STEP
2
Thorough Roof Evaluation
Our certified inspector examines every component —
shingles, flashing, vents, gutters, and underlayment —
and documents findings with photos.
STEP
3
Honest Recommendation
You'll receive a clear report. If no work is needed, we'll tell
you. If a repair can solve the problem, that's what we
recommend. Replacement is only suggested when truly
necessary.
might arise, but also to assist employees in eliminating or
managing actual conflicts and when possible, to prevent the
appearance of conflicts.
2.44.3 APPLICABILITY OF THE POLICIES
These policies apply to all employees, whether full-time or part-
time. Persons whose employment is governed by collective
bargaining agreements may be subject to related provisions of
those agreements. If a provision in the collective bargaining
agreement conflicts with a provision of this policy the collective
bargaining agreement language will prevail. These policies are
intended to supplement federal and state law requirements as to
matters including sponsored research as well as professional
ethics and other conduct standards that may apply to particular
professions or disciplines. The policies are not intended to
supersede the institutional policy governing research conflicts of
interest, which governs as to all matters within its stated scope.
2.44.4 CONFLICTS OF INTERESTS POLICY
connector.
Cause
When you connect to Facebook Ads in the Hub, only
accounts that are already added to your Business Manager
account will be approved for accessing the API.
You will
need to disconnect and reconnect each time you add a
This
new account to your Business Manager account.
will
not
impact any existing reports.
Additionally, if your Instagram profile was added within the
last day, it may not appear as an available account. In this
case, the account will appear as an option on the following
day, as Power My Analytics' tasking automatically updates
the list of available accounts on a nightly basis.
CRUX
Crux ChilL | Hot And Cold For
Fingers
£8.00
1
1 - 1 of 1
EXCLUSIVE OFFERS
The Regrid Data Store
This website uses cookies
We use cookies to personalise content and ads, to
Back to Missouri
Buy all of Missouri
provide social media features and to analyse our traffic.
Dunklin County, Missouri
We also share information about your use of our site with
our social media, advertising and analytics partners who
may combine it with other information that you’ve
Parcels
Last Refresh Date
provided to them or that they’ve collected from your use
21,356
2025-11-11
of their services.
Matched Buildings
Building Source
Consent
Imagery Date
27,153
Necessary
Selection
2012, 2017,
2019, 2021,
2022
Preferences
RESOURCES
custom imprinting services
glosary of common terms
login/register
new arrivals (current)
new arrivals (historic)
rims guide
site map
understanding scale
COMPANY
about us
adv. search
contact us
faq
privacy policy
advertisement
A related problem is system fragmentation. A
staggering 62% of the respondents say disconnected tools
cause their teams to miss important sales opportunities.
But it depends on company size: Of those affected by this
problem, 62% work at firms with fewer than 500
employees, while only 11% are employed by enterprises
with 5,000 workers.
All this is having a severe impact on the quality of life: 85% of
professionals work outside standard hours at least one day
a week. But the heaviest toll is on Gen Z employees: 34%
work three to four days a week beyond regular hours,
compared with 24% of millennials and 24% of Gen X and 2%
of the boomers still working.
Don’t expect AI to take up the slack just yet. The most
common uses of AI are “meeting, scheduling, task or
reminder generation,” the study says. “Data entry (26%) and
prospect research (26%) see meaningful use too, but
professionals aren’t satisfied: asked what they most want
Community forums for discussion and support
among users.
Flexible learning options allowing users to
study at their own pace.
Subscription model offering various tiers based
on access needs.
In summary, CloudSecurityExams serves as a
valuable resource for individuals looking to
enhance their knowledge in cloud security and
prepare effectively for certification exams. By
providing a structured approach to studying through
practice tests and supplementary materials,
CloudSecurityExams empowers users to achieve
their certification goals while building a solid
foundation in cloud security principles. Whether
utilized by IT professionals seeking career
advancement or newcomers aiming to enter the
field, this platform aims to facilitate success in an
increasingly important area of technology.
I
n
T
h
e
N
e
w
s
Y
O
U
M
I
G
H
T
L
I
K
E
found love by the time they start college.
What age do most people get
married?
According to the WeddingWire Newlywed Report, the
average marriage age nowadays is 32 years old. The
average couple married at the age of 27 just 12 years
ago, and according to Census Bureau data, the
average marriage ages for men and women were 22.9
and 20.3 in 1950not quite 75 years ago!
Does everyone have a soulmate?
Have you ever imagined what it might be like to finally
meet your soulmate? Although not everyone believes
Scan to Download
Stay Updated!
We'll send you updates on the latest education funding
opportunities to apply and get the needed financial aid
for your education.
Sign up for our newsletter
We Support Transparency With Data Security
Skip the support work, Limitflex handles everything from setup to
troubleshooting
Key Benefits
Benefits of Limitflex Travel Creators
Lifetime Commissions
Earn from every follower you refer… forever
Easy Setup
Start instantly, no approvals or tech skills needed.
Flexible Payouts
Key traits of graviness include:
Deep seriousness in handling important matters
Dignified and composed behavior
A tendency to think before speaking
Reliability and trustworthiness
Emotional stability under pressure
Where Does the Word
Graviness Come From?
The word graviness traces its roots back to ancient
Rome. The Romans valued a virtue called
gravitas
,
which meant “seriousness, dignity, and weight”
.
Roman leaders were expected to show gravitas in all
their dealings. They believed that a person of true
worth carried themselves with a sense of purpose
________________________
» About this task: Give the text of all the material above as a numbered list, one line per item, with blank lines left out.

» Completed task:
1. STEP
2. 2
3. Thorough Roof Evaluation
4. Our certified inspector examines every component —
5. shingles, flashing, vents, gutters, and underlayment —
6. and documents findings with photos.
7. STEP
8. 3
9. Honest Recommendation
10. You'll receive a clear report. If no work is needed, we'll tell
11. you. If a repair can solve the problem, that's what we
12. recommend. Replacement is only suggested when truly
13. necessary.
14. might arise, but also to assist employees in eliminating or
15. managing actual conflicts and when possible, to prevent the
16. appearance of conflicts.
17. 2.44.3 APPLICABILITY OF THE POLICIES
18. These policies apply to all employees, whether full-time or part-
19. time. Persons whose employment is governed by collective
20. bargaining agreements may be subject to related provisions of
21. those agreements. If a provision in the collective bargaining
22. agreement conflicts with a provision of this policy the collective
23. bargaining agreement language will prevail. These policies are
24. intended to supplement federal and state law requirements as to
25. matters including sponsored research as well as professional
26. ethics and other conduct standards that may apply to particular
27. professions or disciplines. The policies are not intended to
28. supersede the institutional policy governing research conflicts of
29. interest, which governs as to all matters within its stated scope.
30. 2.44.4 CONFLICTS OF INTERESTS POLICY
31. connector.
32. Cause
33. When you connect to Facebook Ads in the Hub, only
34. accounts that are already added to your Business Manager
35. account will be approved for accessing the API.
36. You will
37. need to disconnect and reconnect each time you add a
38. This
39. new account to your Business Manager account.
40. will
41. not
42. impact any existing reports.
43. Additionally, if your Instagram profile was added within the
44. last day, it may not appear as an available account. In this
45. case, the account will appear as an option on the following
46. day, as Power My Analytics' tasking automatically updates
47. the list of available accounts on a nightly basis.
48. CRUX
49. Crux ChilL | Hot And Cold For
50. Fingers
51. £8.00
52. 1
53. 1 - 1 of 1
54. EXCLUSIVE OFFERS
55. The Regrid Data Store
56. This website uses cookies
57. We use cookies to personalise content and ads, to
58. Back to Missouri
59. Buy all of Missouri
60. provide social media features and to analyse our traffic.
61. Dunklin County, Missouri
62. We also share information about your use of our site with
63. our social media, advertising and analytics partners who
64. may combine it with other information that you’ve
65. Parcels
66. Last Refresh Date
67. provided to them or that they’ve collected from your use
68. 21,356
69. 2025-11-11
70. of their services.
71. Matched Buildings
72. Building Source
73. Consent
74. Imagery Date
75. 27,153
76. Necessary
77. Selection
78. 2012, 2017,
79. 2019, 2021,
80. 2022
81. Preferences
82. RESOURCES
83. custom imprinting services
84. glosary of common terms
85. login/register
86. new arrivals (current)
87. new arrivals (historic)
88. rims guide
89. site map
90. understanding scale
91. COMPANY
92. about us
93. adv. search
94. contact us
95. faq
96. privacy policy
97. advertisement
98. A related problem is system fragmentation. A
99. staggering 62% of the respondents say disconnected tools
100. cause their teams to miss important sales opportunities.
101. But it depends on company size: Of those affected by this
102. problem, 62% work at firms with fewer than 500
103. employees, while only 11% are employed by enterprises
104. with 5,000 workers.
105. All this is having a severe impact on the quality of life: 85% of
106. professionals work outside standard hours at least one day
107. a week. But the heaviest toll is on Gen Z employees: 34%
108. work three to four days a week beyond regular hours,
109. compared with 24% of millennials and 24% of Gen X and 2%
110. of the boomers still working.
111. Don’t expect AI to take up the slack just yet. The most
112. common uses of AI are “meeting, scheduling, task or
113. reminder generation,” the study says. “Data entry (26%) and
114. prospect research (26%) see meaningful use too, but
115. professionals aren’t satisfied: asked what they most want
116. Community forums for discussion and support
117. among users.
118. Flexible learning options allowing users to
119. study at their own pace.
120. Subscription model offering various tiers based
121. on access needs.
122. In summary, CloudSecurityExams serves as a
123. valuable resource for individuals looking to
124. enhance their knowledge in cloud security and
125. prepare effectively for certification exams. By
126. providing a structured approach to studying through
127. practice tests and supplementary materials,
128. CloudSecurityExams empowers users to achieve
129. their certification goals while building a solid
130. foundation in cloud security principles. Whether
131. utilized by IT professionals seeking career
132. advancement or newcomers aiming to enter the
133. field, this platform aims to facilitate success in an
134. increasingly important area of technology.
135. I
136. n
137. T
138. h
139. e
140. N
141. e
142. w
143. s
144. Y
145. O
146. U
147. M
148. I
149. G
150. H
151. T
152. L
153. I
154. K
155. E
156. found love by the time they start college.
157. What age do most people get
158. married?
159. According to the WeddingWire Newlywed Report, the
160. average marriage age nowadays is 32 years old. The
161. average couple married at the age of 27 just 12 years
162. ago, and according to Census Bureau data, the
163. average marriage ages for men and women were 22.9
164. and 20.3 in 1950not quite 75 years ago!
165. Does everyone have a soulmate?
166. Have you ever imagined what it might be like to finally
167. meet your soulmate? Although not everyone believes
168. Scan to Download
169. Stay Updated!
170. We'll send you updates on the latest education funding
171. opportunities to apply and get the needed financial aid
172. for your education.
173. Sign up for our newsletter
174. We Support Transparency With Data Security
175. Skip the support work, Limitflex handles everything from setup to
176. troubleshooting
177. Key Benefits
178. Benefits of Limitflex Travel Creators
179. Lifetime Commissions
180. Earn from every follower you refer… forever
181. Easy Setup
182. Start instantly, no approvals or tech skills needed.
183. Flexible Payouts
184. Key traits of graviness include:
185. Deep seriousness in handling important matters
186. Dignified and composed behavior
187. A tendency to think before speaking
188. Reliability and trustworthiness
189. Emotional stability under pressure
190. Where Does the Word
191. Graviness Come From?
192. The word graviness traces its roots back to ancient
193. Rome. The Romans valued a virtue called
194. gravitas
195. ,
196. which meant “seriousness, dignity, and weight”
197. .
198. Roman leaders were expected to show gravitas in all
199. their dealings. They believed that a person of true
200. worth carried themselves with a sense of purpose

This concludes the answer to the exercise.